IRS Revenue Ruling 2013-05: New Qualified Board Under IRC §1256

IRS Revenue Ruling 2013-05

Section 1256.—Section 1256 Contracts Marked to Market
(Also: §§ 446, 481, 7805; 1.446-1, 301.7805-1)
Rev. Rul. 2013-5

Is Eurex Deutschland, which is a regulated exchange of Germany, a qualified board or exchange within the meaning of section 1256(g)(7)(C) of the Internal Revenue Code?

Eurex Deutschland is a regulated exchange of Germany. On August 10, 1999, the Commodity Futures Trading Commission (CFTC) issued—and on October 25, 2004, and April 25, 2006, it amended—a letter that granted Eurex Deutschland no-action relief.
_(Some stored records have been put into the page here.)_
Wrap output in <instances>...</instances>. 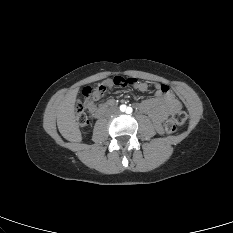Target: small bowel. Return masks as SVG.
I'll use <instances>...</instances> for the list:
<instances>
[{
	"label": "small bowel",
	"instance_id": "obj_1",
	"mask_svg": "<svg viewBox=\"0 0 233 233\" xmlns=\"http://www.w3.org/2000/svg\"><path fill=\"white\" fill-rule=\"evenodd\" d=\"M106 82H109V81H106ZM133 86L135 89L142 91V92L148 89V85L140 81H136ZM154 90H155L154 98L142 100L141 102L136 104V107L141 113L147 114L153 121L156 131L159 133H162L163 121L172 112L179 110L181 108V103L175 98L169 86L165 84L156 83L154 85ZM107 103L114 104V100L109 99L105 103H102L99 105H96L94 103L90 111L94 112Z\"/></svg>",
	"mask_w": 233,
	"mask_h": 233
}]
</instances>
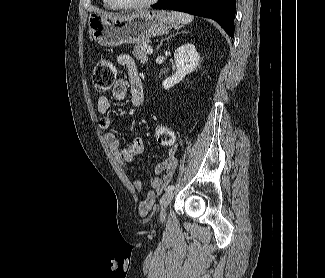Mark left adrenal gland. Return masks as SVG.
<instances>
[{
	"label": "left adrenal gland",
	"mask_w": 325,
	"mask_h": 278,
	"mask_svg": "<svg viewBox=\"0 0 325 278\" xmlns=\"http://www.w3.org/2000/svg\"><path fill=\"white\" fill-rule=\"evenodd\" d=\"M179 33H183V32H177V33H175L174 35H170L166 40L170 39L171 37H173V36H175V35H177V34H179ZM162 42H163V41H162ZM162 42H161L160 45L157 47V50H158L159 47L162 45Z\"/></svg>",
	"instance_id": "1"
}]
</instances>
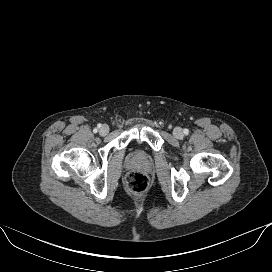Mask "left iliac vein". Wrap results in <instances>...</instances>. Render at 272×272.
<instances>
[{"label": "left iliac vein", "instance_id": "1", "mask_svg": "<svg viewBox=\"0 0 272 272\" xmlns=\"http://www.w3.org/2000/svg\"><path fill=\"white\" fill-rule=\"evenodd\" d=\"M173 135L176 137V138H182L183 137V131L180 127H176L174 128L173 130Z\"/></svg>", "mask_w": 272, "mask_h": 272}]
</instances>
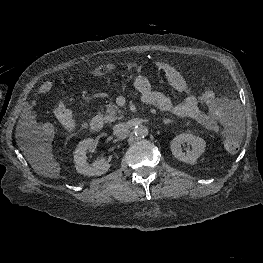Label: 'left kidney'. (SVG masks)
Listing matches in <instances>:
<instances>
[{"instance_id": "left-kidney-1", "label": "left kidney", "mask_w": 263, "mask_h": 263, "mask_svg": "<svg viewBox=\"0 0 263 263\" xmlns=\"http://www.w3.org/2000/svg\"><path fill=\"white\" fill-rule=\"evenodd\" d=\"M184 143H187V145L191 147V150H187L186 153L182 151L181 147ZM170 146L175 158L185 163L192 164L195 163L205 151L206 143L199 136H195L191 133H181L171 141Z\"/></svg>"}]
</instances>
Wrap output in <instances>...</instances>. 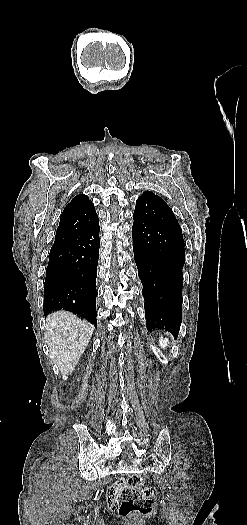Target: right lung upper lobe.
<instances>
[{
    "mask_svg": "<svg viewBox=\"0 0 247 525\" xmlns=\"http://www.w3.org/2000/svg\"><path fill=\"white\" fill-rule=\"evenodd\" d=\"M94 204L85 194L75 196L63 210L51 249L62 246L98 225Z\"/></svg>",
    "mask_w": 247,
    "mask_h": 525,
    "instance_id": "right-lung-upper-lobe-1",
    "label": "right lung upper lobe"
}]
</instances>
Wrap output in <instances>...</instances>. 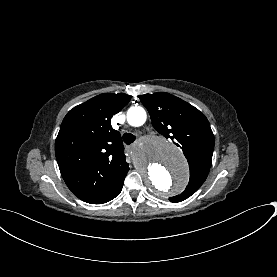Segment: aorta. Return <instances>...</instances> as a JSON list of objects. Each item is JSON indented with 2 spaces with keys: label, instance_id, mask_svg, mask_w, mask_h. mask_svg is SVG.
I'll use <instances>...</instances> for the list:
<instances>
[{
  "label": "aorta",
  "instance_id": "762f6f07",
  "mask_svg": "<svg viewBox=\"0 0 277 277\" xmlns=\"http://www.w3.org/2000/svg\"><path fill=\"white\" fill-rule=\"evenodd\" d=\"M146 111L133 106L127 112L131 126H141ZM133 161L149 191L156 197L168 196L184 189L188 182V166L182 152L169 141L149 136L139 140L133 152Z\"/></svg>",
  "mask_w": 277,
  "mask_h": 277
}]
</instances>
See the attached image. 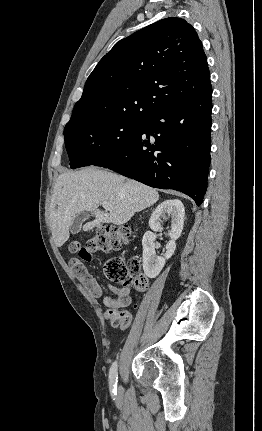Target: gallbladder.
<instances>
[{
	"label": "gallbladder",
	"instance_id": "bac80fb5",
	"mask_svg": "<svg viewBox=\"0 0 262 431\" xmlns=\"http://www.w3.org/2000/svg\"><path fill=\"white\" fill-rule=\"evenodd\" d=\"M89 217L86 212L78 213L72 221L70 232L76 235L80 232L83 222Z\"/></svg>",
	"mask_w": 262,
	"mask_h": 431
}]
</instances>
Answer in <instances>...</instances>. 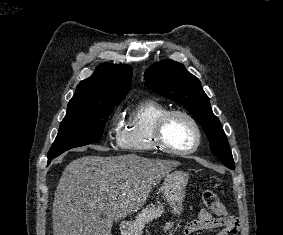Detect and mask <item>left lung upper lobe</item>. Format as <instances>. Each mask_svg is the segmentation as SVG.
<instances>
[{
	"label": "left lung upper lobe",
	"instance_id": "5c2ea615",
	"mask_svg": "<svg viewBox=\"0 0 283 235\" xmlns=\"http://www.w3.org/2000/svg\"><path fill=\"white\" fill-rule=\"evenodd\" d=\"M147 86L186 108L202 125L212 153L226 160L233 156L219 119L213 114L209 97L201 83L185 67L173 60L151 65L144 75Z\"/></svg>",
	"mask_w": 283,
	"mask_h": 235
}]
</instances>
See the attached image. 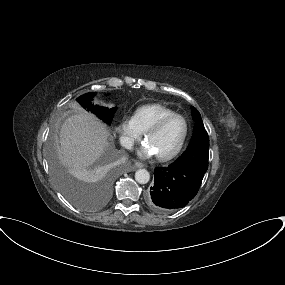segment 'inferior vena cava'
Instances as JSON below:
<instances>
[{
    "label": "inferior vena cava",
    "instance_id": "inferior-vena-cava-1",
    "mask_svg": "<svg viewBox=\"0 0 285 285\" xmlns=\"http://www.w3.org/2000/svg\"><path fill=\"white\" fill-rule=\"evenodd\" d=\"M120 143L126 149H132L134 141L130 137L123 136L120 138Z\"/></svg>",
    "mask_w": 285,
    "mask_h": 285
}]
</instances>
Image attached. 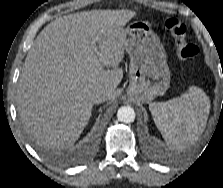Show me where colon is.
Returning <instances> with one entry per match:
<instances>
[{"label": "colon", "mask_w": 223, "mask_h": 188, "mask_svg": "<svg viewBox=\"0 0 223 188\" xmlns=\"http://www.w3.org/2000/svg\"><path fill=\"white\" fill-rule=\"evenodd\" d=\"M164 26L174 39L179 58L183 61H191L195 59L199 53V49L196 45L187 41L184 24L176 18H168L166 19Z\"/></svg>", "instance_id": "colon-1"}]
</instances>
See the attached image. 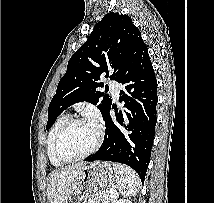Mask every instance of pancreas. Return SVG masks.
<instances>
[{"instance_id":"obj_1","label":"pancreas","mask_w":214,"mask_h":203,"mask_svg":"<svg viewBox=\"0 0 214 203\" xmlns=\"http://www.w3.org/2000/svg\"><path fill=\"white\" fill-rule=\"evenodd\" d=\"M114 197L110 196V192H107L103 198H102V202L101 203H114Z\"/></svg>"}]
</instances>
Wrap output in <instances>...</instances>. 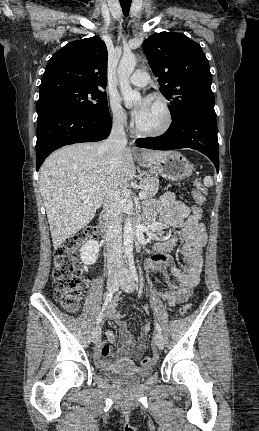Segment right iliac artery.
<instances>
[{"label": "right iliac artery", "instance_id": "right-iliac-artery-1", "mask_svg": "<svg viewBox=\"0 0 259 431\" xmlns=\"http://www.w3.org/2000/svg\"><path fill=\"white\" fill-rule=\"evenodd\" d=\"M112 297H113V291H110V292L107 294V296H106V298H105V301H104V303H103V306H102V310H101V312H100L99 316L97 317V321H96V324H97V325H99V324H100V322L102 321V317H103L104 311H105V309L107 308V306L109 305V303L111 302Z\"/></svg>", "mask_w": 259, "mask_h": 431}]
</instances>
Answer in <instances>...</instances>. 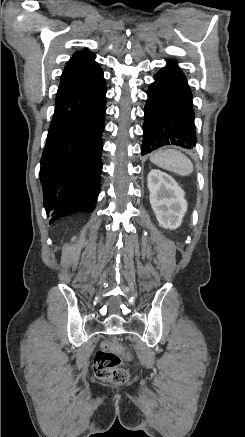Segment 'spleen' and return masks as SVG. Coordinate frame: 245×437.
Masks as SVG:
<instances>
[{"label":"spleen","instance_id":"obj_1","mask_svg":"<svg viewBox=\"0 0 245 437\" xmlns=\"http://www.w3.org/2000/svg\"><path fill=\"white\" fill-rule=\"evenodd\" d=\"M153 164L163 169L187 176L193 172L192 161L180 151L174 149H159L150 156Z\"/></svg>","mask_w":245,"mask_h":437}]
</instances>
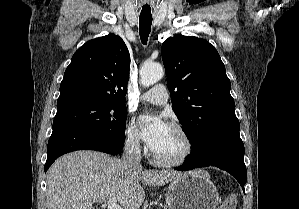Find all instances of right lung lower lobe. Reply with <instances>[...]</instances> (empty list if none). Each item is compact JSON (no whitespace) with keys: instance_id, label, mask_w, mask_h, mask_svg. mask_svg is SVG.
I'll return each mask as SVG.
<instances>
[{"instance_id":"98d812e1","label":"right lung lower lobe","mask_w":299,"mask_h":209,"mask_svg":"<svg viewBox=\"0 0 299 209\" xmlns=\"http://www.w3.org/2000/svg\"><path fill=\"white\" fill-rule=\"evenodd\" d=\"M124 141L125 133L109 134L64 121L53 123L44 169L47 171L59 156L75 150H96L116 155L121 151Z\"/></svg>"}]
</instances>
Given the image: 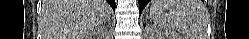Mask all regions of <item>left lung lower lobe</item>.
Segmentation results:
<instances>
[{
  "mask_svg": "<svg viewBox=\"0 0 249 39\" xmlns=\"http://www.w3.org/2000/svg\"><path fill=\"white\" fill-rule=\"evenodd\" d=\"M149 2V0H139V11L140 14L143 10V8L146 6V4Z\"/></svg>",
  "mask_w": 249,
  "mask_h": 39,
  "instance_id": "left-lung-lower-lobe-1",
  "label": "left lung lower lobe"
}]
</instances>
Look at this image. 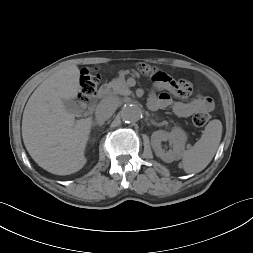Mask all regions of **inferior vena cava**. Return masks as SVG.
<instances>
[{
  "mask_svg": "<svg viewBox=\"0 0 253 253\" xmlns=\"http://www.w3.org/2000/svg\"><path fill=\"white\" fill-rule=\"evenodd\" d=\"M116 106L114 102L109 100H104L96 108L95 116L96 120L104 122L109 119L115 112Z\"/></svg>",
  "mask_w": 253,
  "mask_h": 253,
  "instance_id": "1",
  "label": "inferior vena cava"
}]
</instances>
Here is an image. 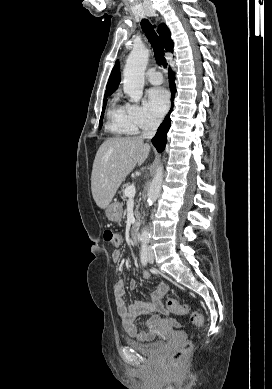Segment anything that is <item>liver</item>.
<instances>
[{"mask_svg": "<svg viewBox=\"0 0 272 389\" xmlns=\"http://www.w3.org/2000/svg\"><path fill=\"white\" fill-rule=\"evenodd\" d=\"M150 149L142 137L110 138L102 143L91 175L92 195L99 208H107L125 178L147 159Z\"/></svg>", "mask_w": 272, "mask_h": 389, "instance_id": "6515ba94", "label": "liver"}]
</instances>
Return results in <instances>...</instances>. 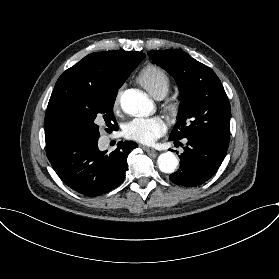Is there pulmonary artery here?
Returning <instances> with one entry per match:
<instances>
[{
	"instance_id": "1",
	"label": "pulmonary artery",
	"mask_w": 279,
	"mask_h": 279,
	"mask_svg": "<svg viewBox=\"0 0 279 279\" xmlns=\"http://www.w3.org/2000/svg\"><path fill=\"white\" fill-rule=\"evenodd\" d=\"M164 97V95L163 94H160V95H158L156 98L157 99H162Z\"/></svg>"
}]
</instances>
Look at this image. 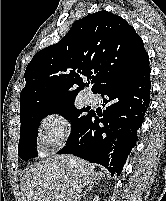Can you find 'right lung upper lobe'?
<instances>
[{
    "label": "right lung upper lobe",
    "mask_w": 166,
    "mask_h": 201,
    "mask_svg": "<svg viewBox=\"0 0 166 201\" xmlns=\"http://www.w3.org/2000/svg\"><path fill=\"white\" fill-rule=\"evenodd\" d=\"M145 54L142 39L120 16L104 10L89 14L75 21L58 43L37 52L27 65L20 115L73 102L85 78L95 93Z\"/></svg>",
    "instance_id": "cb5924a9"
}]
</instances>
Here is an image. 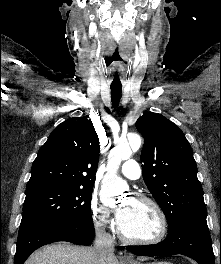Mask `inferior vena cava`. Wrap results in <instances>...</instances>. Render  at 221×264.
Instances as JSON below:
<instances>
[{
    "label": "inferior vena cava",
    "mask_w": 221,
    "mask_h": 264,
    "mask_svg": "<svg viewBox=\"0 0 221 264\" xmlns=\"http://www.w3.org/2000/svg\"><path fill=\"white\" fill-rule=\"evenodd\" d=\"M102 224L97 225L96 240H95V253L98 258L104 262L109 257L114 256V242L110 233L101 228Z\"/></svg>",
    "instance_id": "inferior-vena-cava-1"
}]
</instances>
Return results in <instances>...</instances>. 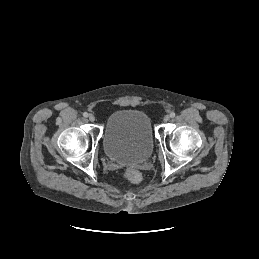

This relief allowed United States members to trade through Eurex Deutschland’s electronic trading system, notwithstanding that the CFTC had not designated Eurex Deutschland as a contract market pursuant to sections 5 and 5a of the Commodity Exchange Act.

On December 23, 2011, the CFTC published final rules regarding the registration with the CFTC of foreign boards of trade (FBOTs), including those with existing noaction relief (“the CFTC FBOT registration system”). See Registration of Foreign Boards of Trade, 76 Fed. Reg. 80674 (Dec. 23, 2011), codified at 17 CFR Part 48. The effective date for the final rules was February 21, 2012. Under the CFTC FBOT registration system, the CFTC may issue an Order of Registration to an FBOT, allowing the FBOT to provide direct access to its electronic trading and order matching system from the United States. The CFTC FBOT registration system replaced the CFTC’s noaction relief system. Under 17 CFR 48.6(c), an FBOT with an existing no-action letter (like Eurex Deutschland) may continue to rely on the letter until the CFTC either revokes the letter or grants that FBOT an Order of Registration under the new system.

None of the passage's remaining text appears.